Lü Bu heeded Chen Gui's advice and rejected Yuan Shu's offer. He also arrested Yuan Shu's messenger, Han Yin (韓胤), and sent him as a prisoner to the imperial capital Xu, where Han Yin was publicly executed. After that, Chen Gui asked Lü Bu to send Chen Deng as his representative to meet Cao Cao, but Lü Bu refused. However, after the Han central government sent an emissary to grant Lü Bu the appointment of General of the Left (左將軍), (Note: The Yingxiong Ji (英雄記) recorded that the Han central government appointed Lü Bu as General Who Pacifies the East (平東將軍) instead of General of the Left (左將軍).) Lü Bu was so happy that he sent Chen Deng as his representative to Xu to thank Cao Cao and the Han imperial court. In Xu, Chen Deng urged Cao Cao to eliminate Lü Bu and agreed to serve as a mole for Cao Cao in Xu Province. Cao Cao also promoted Chen Deng to the position of Administrator (太守) of Guangling Commandery (廣陵郡; around present-day Huai'an, Jiangsu), and increased Chen Gui's salary by 2,000 dan of grain.

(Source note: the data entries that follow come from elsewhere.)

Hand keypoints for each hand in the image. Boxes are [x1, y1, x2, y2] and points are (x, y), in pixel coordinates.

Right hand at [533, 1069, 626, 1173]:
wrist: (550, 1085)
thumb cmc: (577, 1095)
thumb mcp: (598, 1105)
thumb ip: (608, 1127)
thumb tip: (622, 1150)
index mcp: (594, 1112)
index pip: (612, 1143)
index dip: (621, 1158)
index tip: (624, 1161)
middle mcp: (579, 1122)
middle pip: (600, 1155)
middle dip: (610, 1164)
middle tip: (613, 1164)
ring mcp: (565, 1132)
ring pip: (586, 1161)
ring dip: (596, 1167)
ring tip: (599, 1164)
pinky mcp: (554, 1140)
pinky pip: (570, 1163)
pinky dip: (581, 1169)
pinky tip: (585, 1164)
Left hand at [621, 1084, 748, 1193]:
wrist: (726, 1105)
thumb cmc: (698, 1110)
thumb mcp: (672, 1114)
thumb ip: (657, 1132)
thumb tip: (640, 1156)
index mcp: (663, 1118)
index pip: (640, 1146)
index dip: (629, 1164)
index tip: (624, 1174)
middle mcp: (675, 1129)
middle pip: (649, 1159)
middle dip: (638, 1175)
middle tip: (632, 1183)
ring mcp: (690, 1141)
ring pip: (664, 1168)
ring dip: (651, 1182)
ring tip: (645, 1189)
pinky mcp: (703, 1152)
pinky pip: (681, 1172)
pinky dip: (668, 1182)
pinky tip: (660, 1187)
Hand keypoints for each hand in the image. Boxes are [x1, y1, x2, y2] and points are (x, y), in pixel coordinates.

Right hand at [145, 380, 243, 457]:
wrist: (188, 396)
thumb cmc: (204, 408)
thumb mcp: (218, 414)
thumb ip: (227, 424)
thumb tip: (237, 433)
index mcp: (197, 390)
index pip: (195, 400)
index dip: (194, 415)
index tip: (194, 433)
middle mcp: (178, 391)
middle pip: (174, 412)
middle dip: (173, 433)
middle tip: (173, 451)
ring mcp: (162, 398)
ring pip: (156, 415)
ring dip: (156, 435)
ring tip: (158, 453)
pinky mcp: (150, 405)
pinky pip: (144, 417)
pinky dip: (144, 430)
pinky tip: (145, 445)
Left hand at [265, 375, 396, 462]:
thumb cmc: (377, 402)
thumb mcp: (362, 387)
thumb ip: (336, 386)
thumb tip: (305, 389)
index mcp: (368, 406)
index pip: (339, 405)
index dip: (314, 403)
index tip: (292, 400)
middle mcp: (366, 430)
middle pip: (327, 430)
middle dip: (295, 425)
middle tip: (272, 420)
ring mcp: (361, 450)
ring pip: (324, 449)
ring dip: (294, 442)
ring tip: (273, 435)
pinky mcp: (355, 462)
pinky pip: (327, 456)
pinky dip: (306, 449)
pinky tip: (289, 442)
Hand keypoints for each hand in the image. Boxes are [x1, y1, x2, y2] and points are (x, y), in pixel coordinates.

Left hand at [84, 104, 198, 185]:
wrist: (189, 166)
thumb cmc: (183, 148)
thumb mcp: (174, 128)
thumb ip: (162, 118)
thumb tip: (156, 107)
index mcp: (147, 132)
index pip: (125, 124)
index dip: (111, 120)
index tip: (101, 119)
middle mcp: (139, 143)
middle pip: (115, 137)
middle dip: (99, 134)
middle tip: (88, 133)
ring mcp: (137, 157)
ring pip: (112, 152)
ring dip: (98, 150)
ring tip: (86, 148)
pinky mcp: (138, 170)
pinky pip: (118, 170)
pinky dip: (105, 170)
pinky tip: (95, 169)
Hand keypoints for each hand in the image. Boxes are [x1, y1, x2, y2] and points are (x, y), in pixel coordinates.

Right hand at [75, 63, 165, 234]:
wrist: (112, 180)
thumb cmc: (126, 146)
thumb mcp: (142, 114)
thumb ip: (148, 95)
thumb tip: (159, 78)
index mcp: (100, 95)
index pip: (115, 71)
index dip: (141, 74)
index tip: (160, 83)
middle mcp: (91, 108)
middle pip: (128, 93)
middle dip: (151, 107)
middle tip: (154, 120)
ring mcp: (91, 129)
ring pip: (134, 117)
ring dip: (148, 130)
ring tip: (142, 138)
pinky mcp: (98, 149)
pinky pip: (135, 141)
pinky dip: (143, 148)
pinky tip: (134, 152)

Yuan Shu was furious that Lü Bu reneged on his word, so he allied with Han Xian and Yang Feng, and sent his general Zhang Xun (張勳) to attack Lü Bu. Lü Bu asked Chen Gui, "Yuan Shu sends his forces to attack me because I followed your suggestion. What should I do now?" Chen Gui replied, "The alliance between Han Xian, Yang Feng and Yuan Shu is formed by a loose assembly of their forces. They have not decided on a common plan so they will not last long. They are like chickens tied up together and they cannot move in tandem. My son, Deng, has a plan to separate them." Lü Bu heeded Chen Gui's advice and wrote a letter to Han Xian and Yang Feng, urging them to defect to his side as well as promising to share the spoils of war with them. Han Xian and Yang Feng were so pleased that they sided with Lü Bu, defeated Zhang Xun at Xiapi (下邳; present-day Pizhou, Jiangsu) and captured Qiao Rui (橋蕤), one of Yuan Shu's officers. Yuan Shu's forces suffered heavy casualties and many of his soldiers fell into the river and drowned.

By the time of the Battle of Xiapi of 198–199, Chen Gui had retired while Chen Deng assisted Cao Cao in eliminating Lü Bu. It is not known when Chen Gui died.